**Provided records:**
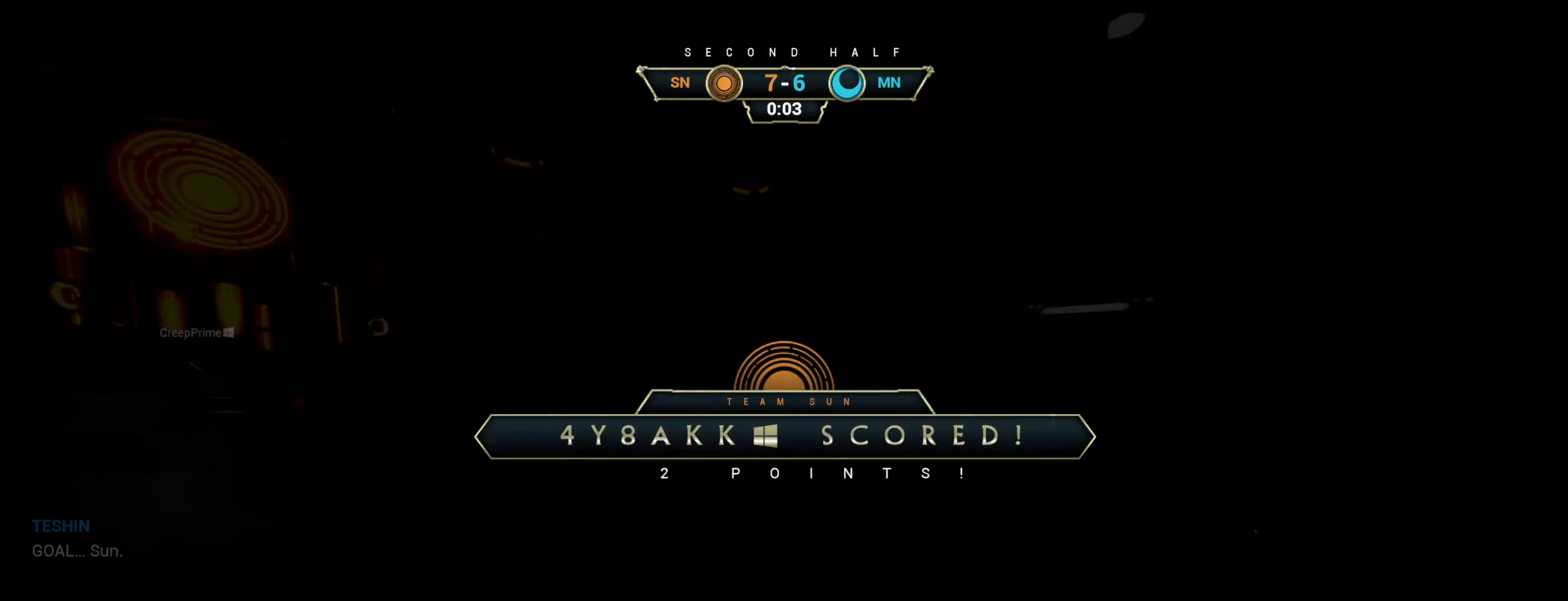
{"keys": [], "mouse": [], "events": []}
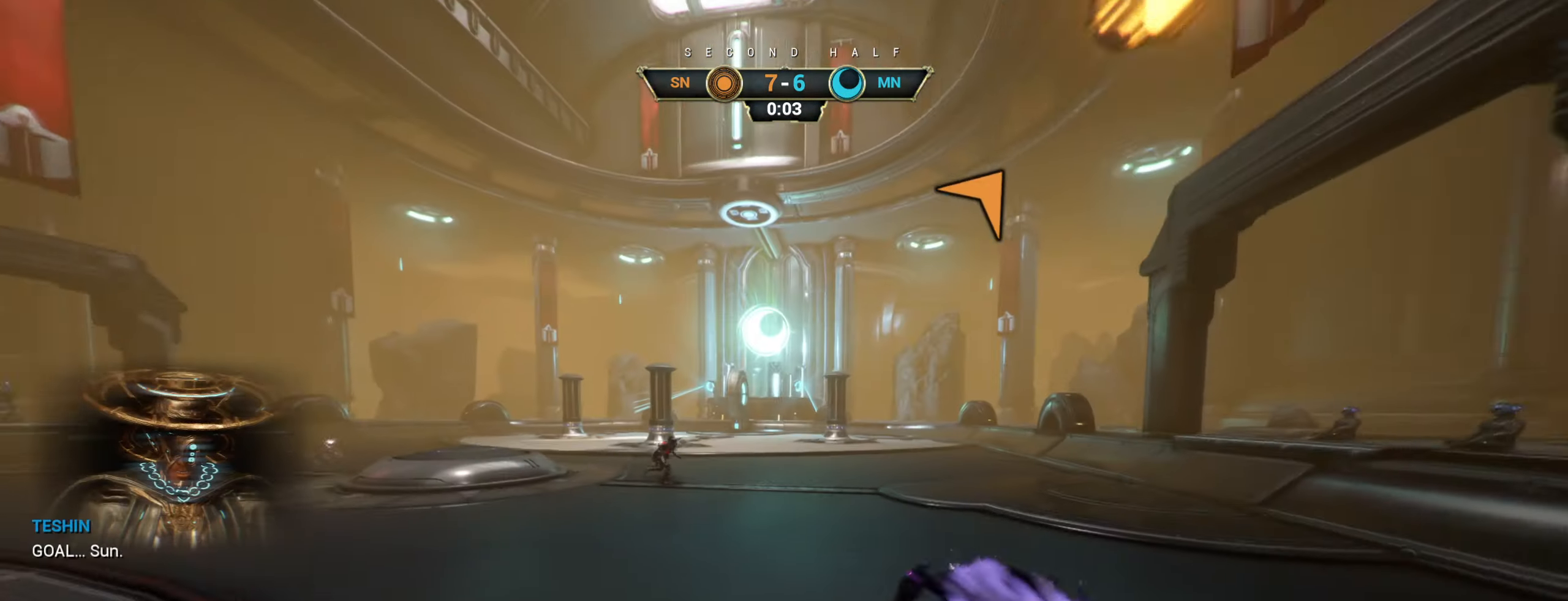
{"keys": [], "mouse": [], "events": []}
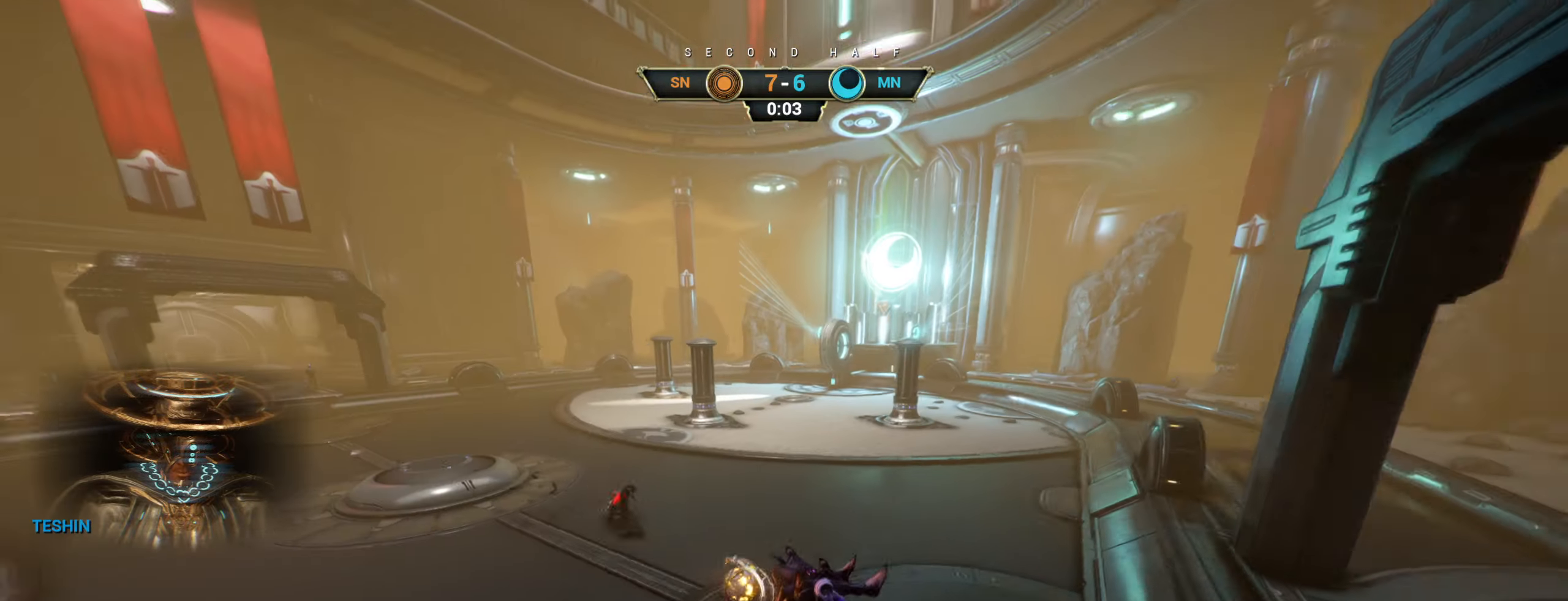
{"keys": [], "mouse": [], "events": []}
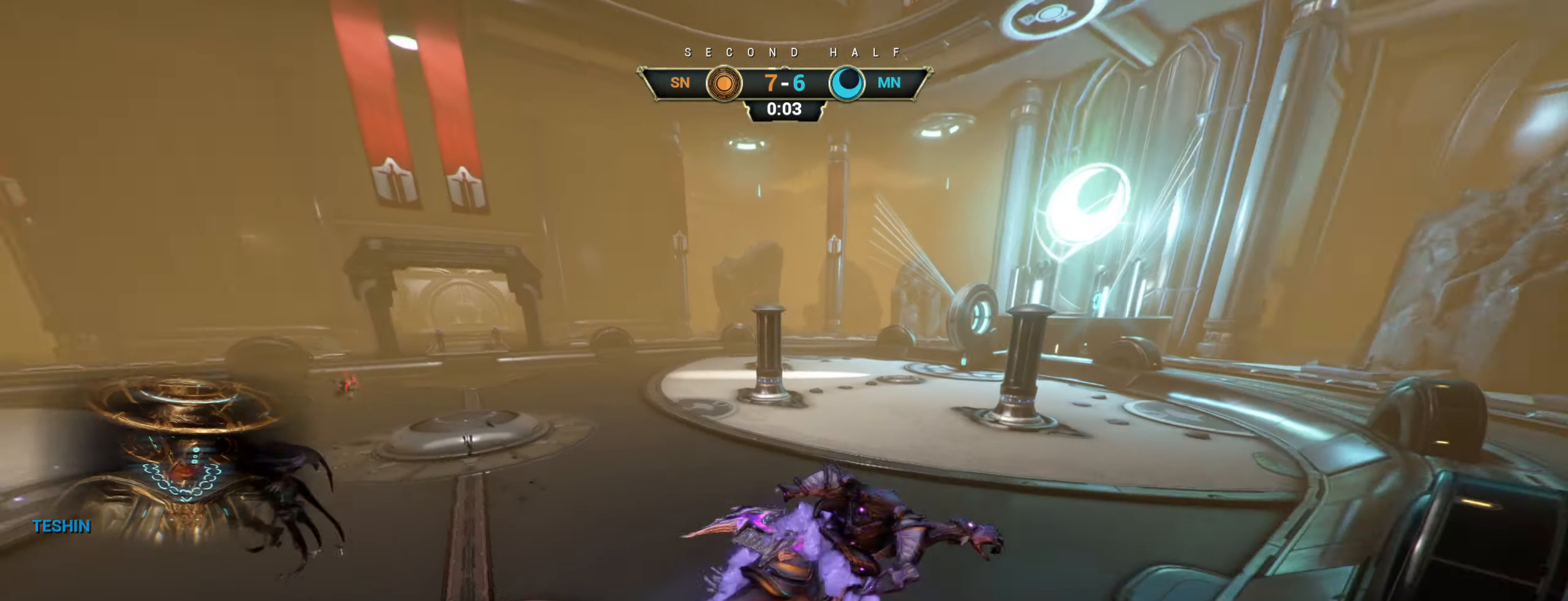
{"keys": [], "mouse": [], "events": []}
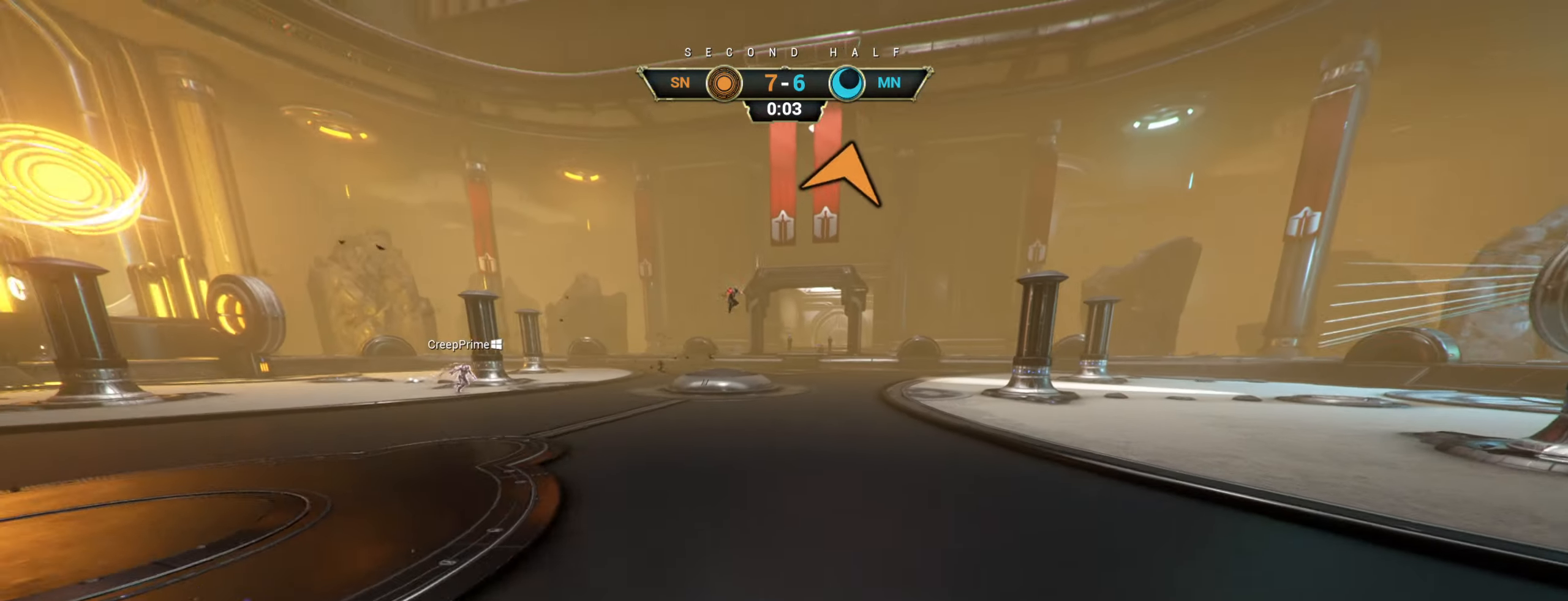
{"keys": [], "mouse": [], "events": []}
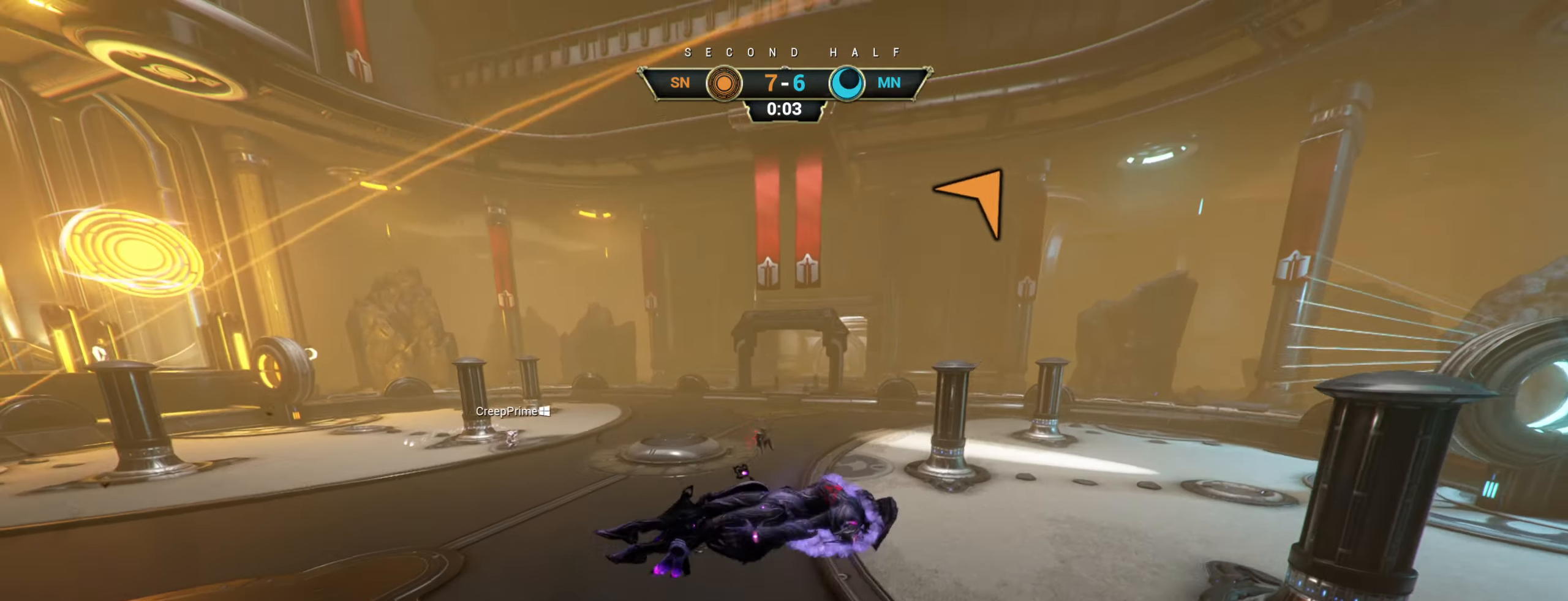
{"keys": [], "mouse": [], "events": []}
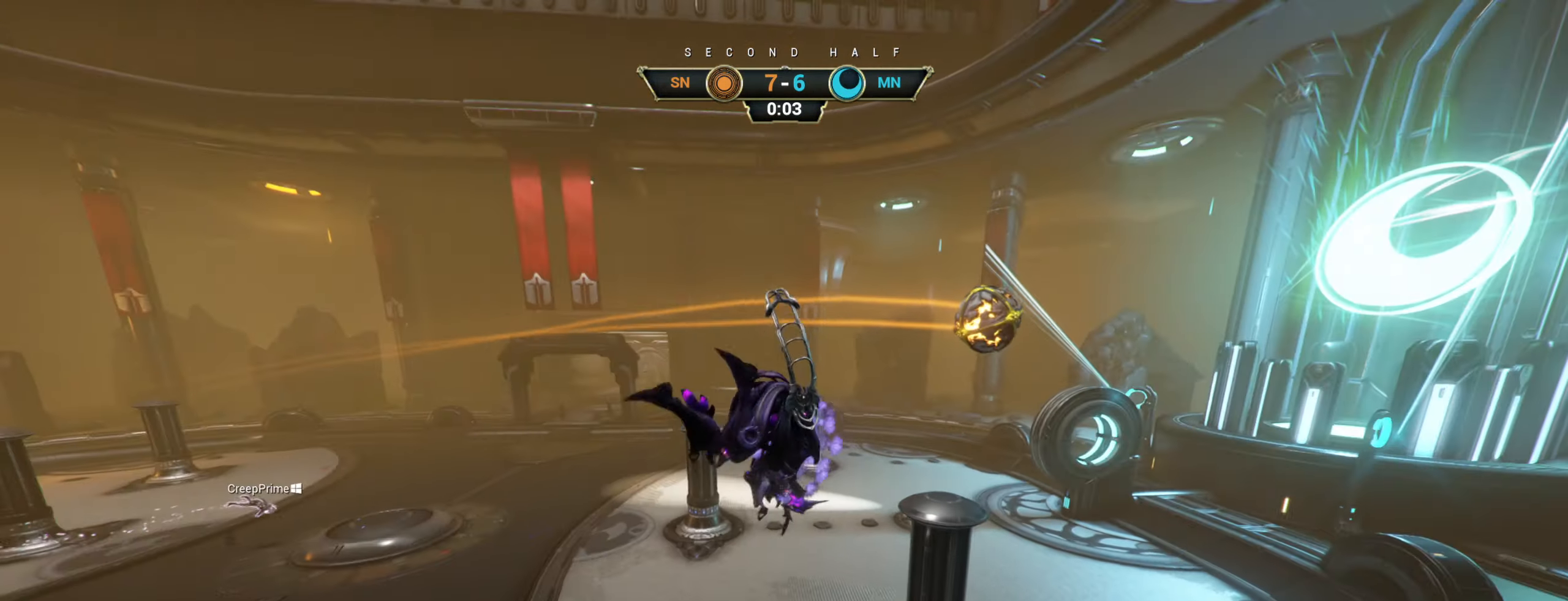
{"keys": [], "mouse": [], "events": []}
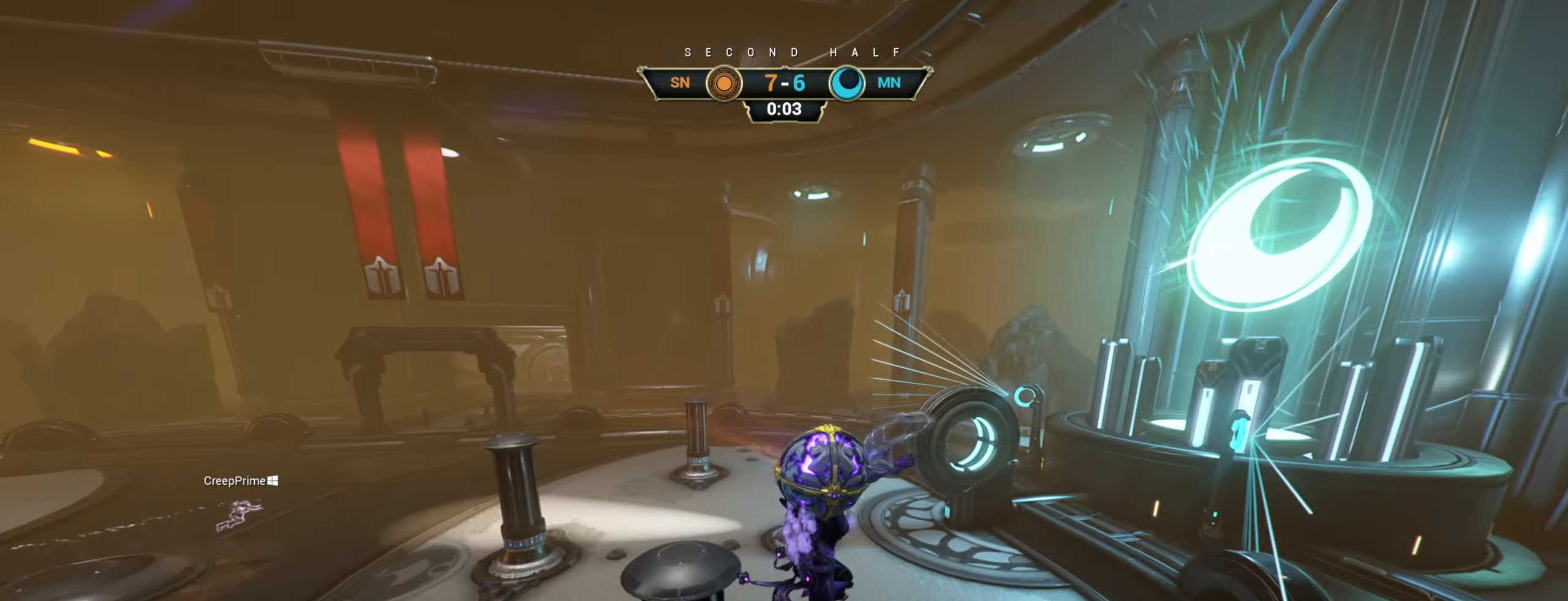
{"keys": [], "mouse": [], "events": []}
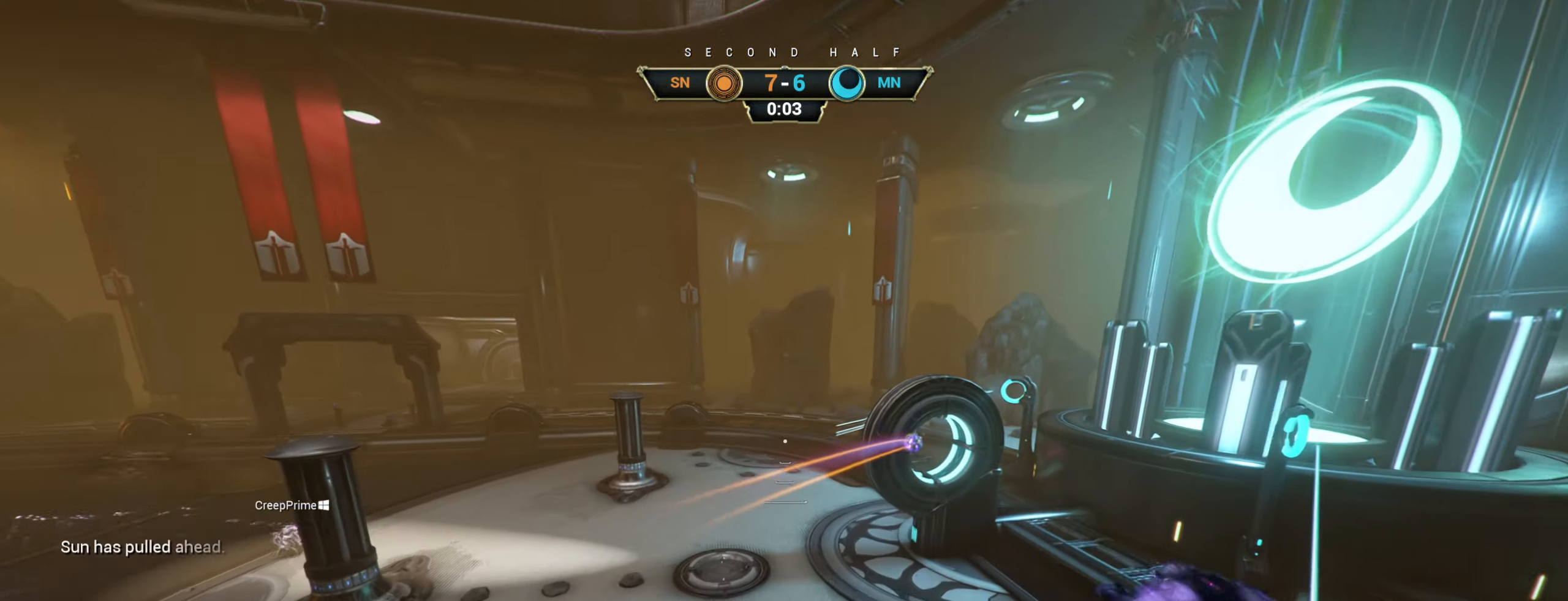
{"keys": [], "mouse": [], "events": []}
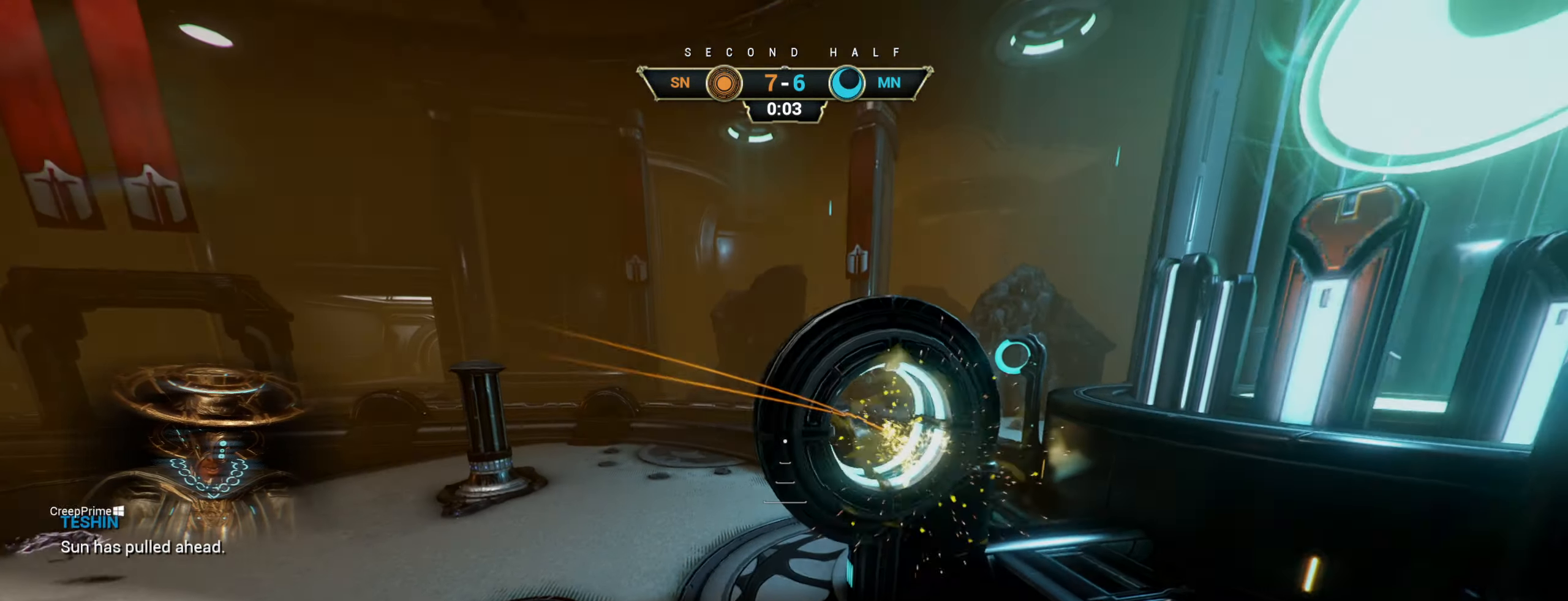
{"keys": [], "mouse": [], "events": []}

**Task prompt:** The copy should match the records above exactly, except that pictures are dropped.

**Answer to this problem:**
{"keys": [], "mouse": [], "events": []}
{"keys": [], "mouse": [], "events": []}
{"keys": [], "mouse": [], "events": []}
{"keys": [], "mouse": [], "events": []}
{"keys": [], "mouse": [], "events": []}
{"keys": [], "mouse": [], "events": []}
{"keys": [], "mouse": [], "events": []}
{"keys": [], "mouse": [], "events": []}
{"keys": [], "mouse": [], "events": []}
{"keys": [], "mouse": [], "events": []}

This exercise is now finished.